**Exercise goal**: Leave every picture out and give back the lines below from the first through the line that holds "middle mcp: (95, 112)", exactly as written.

Segment Start: Material for this exercise

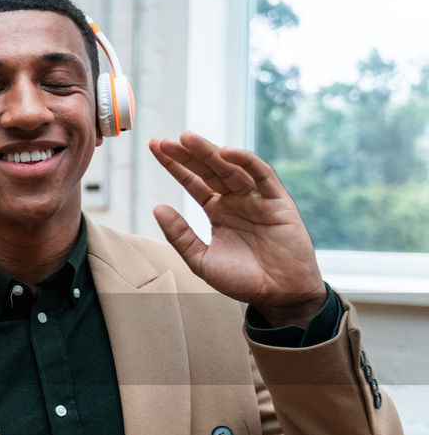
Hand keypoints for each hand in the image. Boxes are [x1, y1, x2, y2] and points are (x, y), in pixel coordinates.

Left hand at [149, 132, 327, 326]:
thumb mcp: (200, 260)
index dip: (175, 165)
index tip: (156, 148)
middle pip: (208, 170)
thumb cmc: (241, 280)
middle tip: (165, 141)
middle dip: (187, 154)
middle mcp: (236, 200)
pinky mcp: (278, 201)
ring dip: (209, 152)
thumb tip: (157, 208)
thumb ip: (180, 235)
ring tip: (186, 139)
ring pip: (230, 168)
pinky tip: (226, 152)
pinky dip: (246, 161)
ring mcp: (256, 198)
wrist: (278, 295)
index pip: (193, 181)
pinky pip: (262, 175)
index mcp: (217, 211)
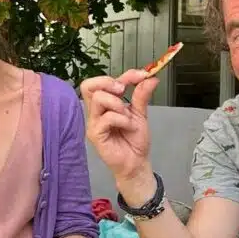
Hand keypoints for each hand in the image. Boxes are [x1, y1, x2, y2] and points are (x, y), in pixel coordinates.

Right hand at [80, 69, 158, 198]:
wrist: (136, 162)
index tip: (142, 76)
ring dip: (118, 104)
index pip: (101, 81)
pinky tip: (129, 127)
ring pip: (98, 98)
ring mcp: (93, 123)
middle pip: (88, 86)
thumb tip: (150, 78)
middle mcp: (95, 112)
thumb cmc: (134, 141)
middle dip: (108, 83)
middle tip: (123, 91)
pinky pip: (107, 117)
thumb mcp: (140, 114)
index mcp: (104, 104)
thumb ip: (141, 95)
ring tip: (128, 117)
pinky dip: (122, 119)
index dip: (122, 74)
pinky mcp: (95, 134)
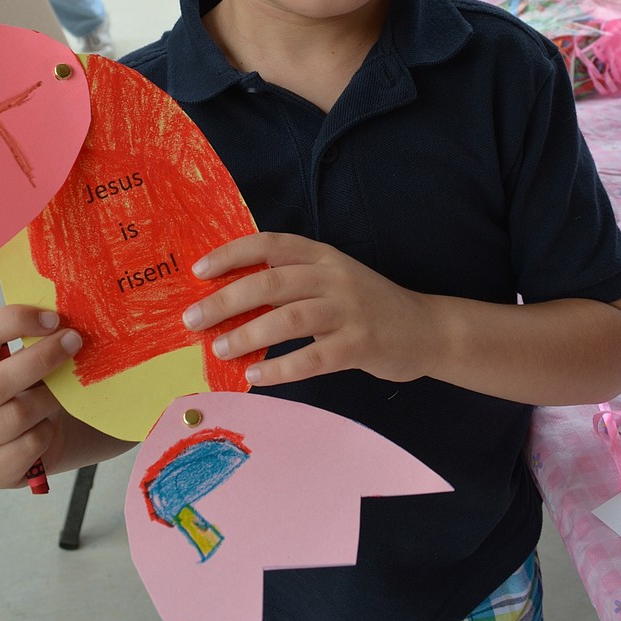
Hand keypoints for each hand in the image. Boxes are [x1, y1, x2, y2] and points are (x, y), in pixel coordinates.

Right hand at [0, 306, 80, 488]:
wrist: (35, 438)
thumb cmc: (29, 390)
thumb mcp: (25, 362)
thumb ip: (36, 342)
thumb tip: (67, 324)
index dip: (15, 322)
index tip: (54, 318)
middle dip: (41, 359)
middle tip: (74, 342)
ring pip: (16, 416)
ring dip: (48, 400)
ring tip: (61, 394)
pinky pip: (28, 446)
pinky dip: (46, 434)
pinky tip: (47, 428)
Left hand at [182, 232, 432, 387]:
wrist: (427, 329)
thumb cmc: (368, 306)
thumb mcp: (333, 280)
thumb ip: (293, 282)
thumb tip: (230, 298)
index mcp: (322, 256)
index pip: (270, 244)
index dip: (231, 254)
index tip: (198, 271)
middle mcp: (334, 277)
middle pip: (271, 281)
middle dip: (226, 300)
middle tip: (193, 319)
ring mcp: (349, 310)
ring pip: (288, 318)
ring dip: (248, 334)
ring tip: (219, 349)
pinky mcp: (360, 345)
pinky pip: (312, 357)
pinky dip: (280, 368)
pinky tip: (256, 376)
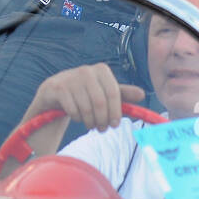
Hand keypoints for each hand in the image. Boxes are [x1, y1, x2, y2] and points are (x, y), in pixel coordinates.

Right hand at [27, 63, 144, 131]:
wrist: (55, 92)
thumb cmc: (86, 94)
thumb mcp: (104, 93)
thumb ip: (123, 94)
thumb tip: (142, 95)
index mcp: (101, 70)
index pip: (114, 93)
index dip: (116, 112)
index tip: (114, 125)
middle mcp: (86, 70)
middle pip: (100, 102)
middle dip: (102, 120)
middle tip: (102, 129)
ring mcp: (70, 78)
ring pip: (86, 108)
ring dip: (90, 122)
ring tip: (90, 124)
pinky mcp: (57, 87)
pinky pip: (72, 110)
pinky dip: (77, 118)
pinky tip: (77, 116)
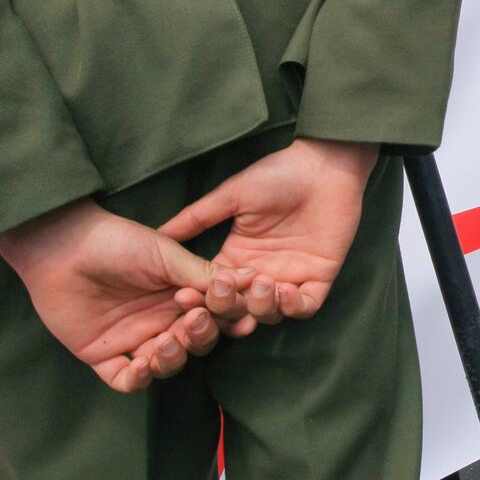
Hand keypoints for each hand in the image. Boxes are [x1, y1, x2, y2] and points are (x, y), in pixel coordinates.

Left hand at [0, 199, 235, 391]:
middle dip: (200, 336)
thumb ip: (204, 273)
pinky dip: (138, 379)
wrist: (63, 248)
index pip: (215, 314)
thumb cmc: (118, 242)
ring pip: (167, 364)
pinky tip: (141, 366)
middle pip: (196, 342)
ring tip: (163, 343)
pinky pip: (126, 380)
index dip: (228, 319)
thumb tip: (250, 278)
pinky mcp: (103, 354)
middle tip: (191, 321)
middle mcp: (161, 318)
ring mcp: (133, 337)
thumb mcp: (167, 255)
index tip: (238, 318)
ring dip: (172, 358)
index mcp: (181, 293)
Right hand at [161, 138, 376, 328]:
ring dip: (260, 307)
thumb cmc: (277, 174)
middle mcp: (258, 274)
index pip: (210, 290)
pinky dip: (292, 307)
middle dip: (226, 308)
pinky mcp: (319, 278)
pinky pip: (305, 307)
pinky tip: (283, 290)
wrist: (322, 166)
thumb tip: (156, 235)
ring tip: (259, 283)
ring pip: (268, 314)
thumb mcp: (231, 195)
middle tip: (222, 294)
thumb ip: (197, 218)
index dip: (197, 297)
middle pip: (236, 310)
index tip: (182, 295)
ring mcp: (289, 278)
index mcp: (235, 257)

Segment End: Material for this exercise

**Worked solution**:
Hand keypoints for each hand in the image. Boxes are [x1, y1, x2, y2] and points are (x, y), in pixel coordinates.

Left hand at [149, 132, 327, 326]:
thumb mcp: (200, 260)
index dip: (175, 165)
index tip: (156, 148)
middle pip: (208, 170)
thumb cmc: (241, 280)
middle tip: (165, 141)
middle dip: (187, 154)
middle mcp: (236, 200)
pinky mcp: (278, 201)
ring dip: (209, 152)
thumb tip: (157, 208)
thumb ip: (180, 235)
ring tip: (186, 139)
ring pip: (230, 168)
pinky tip: (226, 152)
pinky dip: (246, 161)
ring mcp: (256, 198)
wrist: (278, 295)
index pip: (193, 181)
pinky pip: (262, 175)
index mcp: (217, 211)
Hand keypoints for each hand in the image. Boxes are [x1, y1, x2, y2] and points are (x, y), in pixel coordinates.

Right hand at [80, 69, 158, 198]:
wrist: (136, 162)
index tip: (142, 76)
ring dip: (118, 104)
index pip: (101, 81)
pinky tip: (129, 127)
ring pip: (98, 98)
ring mcp: (93, 123)
middle pip: (88, 86)
thumb tip: (150, 78)
middle mcp: (95, 112)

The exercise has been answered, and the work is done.